■ **What is expected**: Reproduce the listing below exactly, except for its pictures.
== == ==
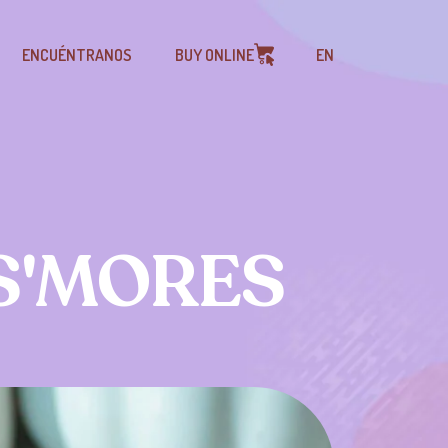
ENCUÉNTRANOS
BUY ONLINE
EN
S'MORES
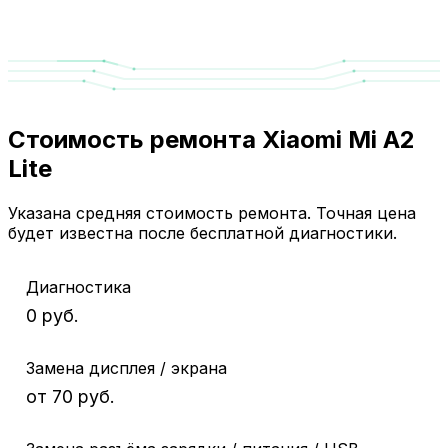
Стоимость ремонта Xiaomi Mi A2
Lite
Указана средняя стоимость ремонта. Точная цена
будет известна после бесплатной диагностики.
Диагностика
0 руб.
Замена дисплея / экрана
от 70 руб.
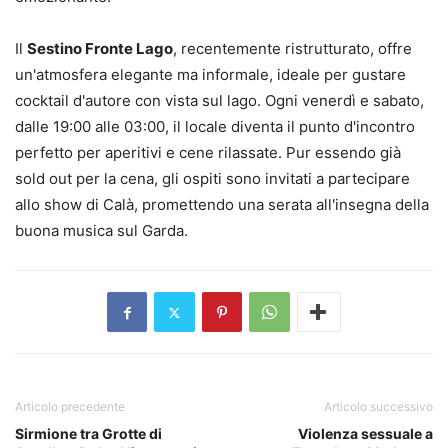
Il
Sestino Fronte Lago
, recentemente ristrutturato, offre
un'atmosfera elegante ma informale, ideale per gustare
cocktail d'autore con vista sul lago. Ogni venerdì e sabato,
dalle 19:00 alle 03:00, il locale diventa il punto d'incontro
perfetto per aperitivi e cene rilassate. Pur essendo già
sold out per la cena, gli ospiti sono invitati a partecipare
allo show di Calà, promettendo una serata all'insegna della
buona musica sul Garda.
Articolo precedente
Articolo successivo
Sirmione tra Grotte di
Violenza sessuale a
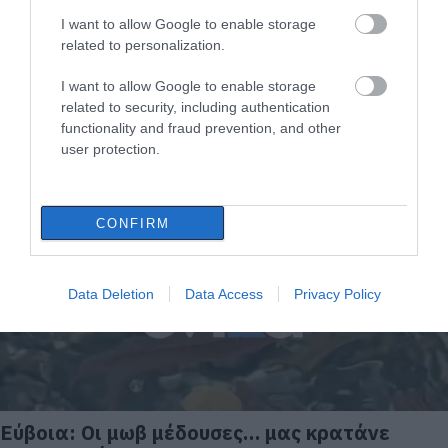
I want to allow Google to enable storage
related to personalization.
I want to allow Google to enable storage
related to security, including authentication
Ο «εφιάλτης» των πνιγμών χτυπά ξανά την
functionality and fraud prevention, and other
Εύβοια
user protection.
17.07.2025 | 18:40
CONFIRM
Data Deletion
Data Access
Privacy Policy
Εύβοια: Οι μωβ μέδουσες… μας κρατάνε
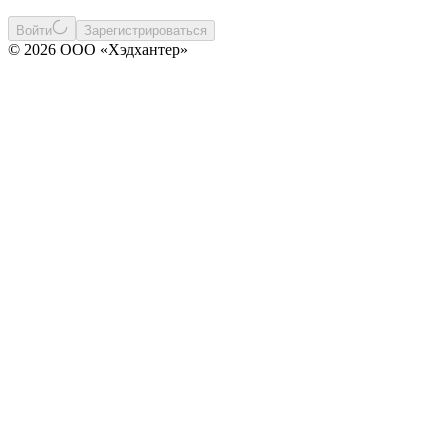
Войти
Зарегистрироваться
© 2026 ООО «Хэдхантер»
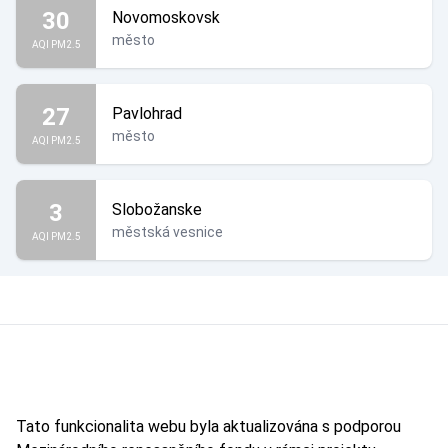
30
Novomoskovsk
město
AQI PM2.5
27
Pavlohrad
město
AQI PM2.5
3
Slobožanske
městská vesnice
AQI PM2.5
Tato funkcionalita webu byla aktualizována s podporou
== == ==
■ **Reply**:
ENCUÉNTRANOS
BUY ONLINE
EN
S'MORES
Стоимость ремонта Xiaomi Mi A2
Lite
Указана средняя стоимость ремонта. Точная цена
будет известна после бесплатной диагностики.
Диагностика
0 руб.
Замена дисплея / экрана
от 70 руб.
Il
Sestino Fronte Lago
, recentemente ristrutturato, offre
un'atmosfera elegante ma informale, ideale per gustare
cocktail d'autore con vista sul lago. Ogni venerdì e sabato,
dalle 19:00 alle 03:00, il locale diventa il punto d'incontro
perfetto per aperitivi e cene rilassate. Pur essendo già
sold out per la cena, gli ospiti sono invitati a partecipare
allo show di Calà, promettendo una serata all'insegna della
buona musica sul Garda.
Articolo precedente
Articolo successivo
Sirmione tra Grotte di
Violenza sessuale a
I want to allow Google to enable storage
related to personalization.
I want to allow Google to enable storage
related to security, including authentication
Ο «εφιάλτης» των πνιγμών χτυπά ξανά την
functionality and fraud prevention, and other
Εύβοια
user protection.
17.07.2025 | 18:40
CONFIRM
Data Deletion
Data Access
Privacy Policy
Εύβοια: Οι μωβ μέδουσες… μας κρατάνε
Войти
Зарегистрироваться
© 2026 ООО «Хэдхантер»
30
Novomoskovsk
město
AQI PM2.5
27
Pavlohrad
město
AQI PM2.5
3
Slobožanske
městská vesnice
AQI PM2.5
Tato funkcionalita webu byla aktualizována s podporou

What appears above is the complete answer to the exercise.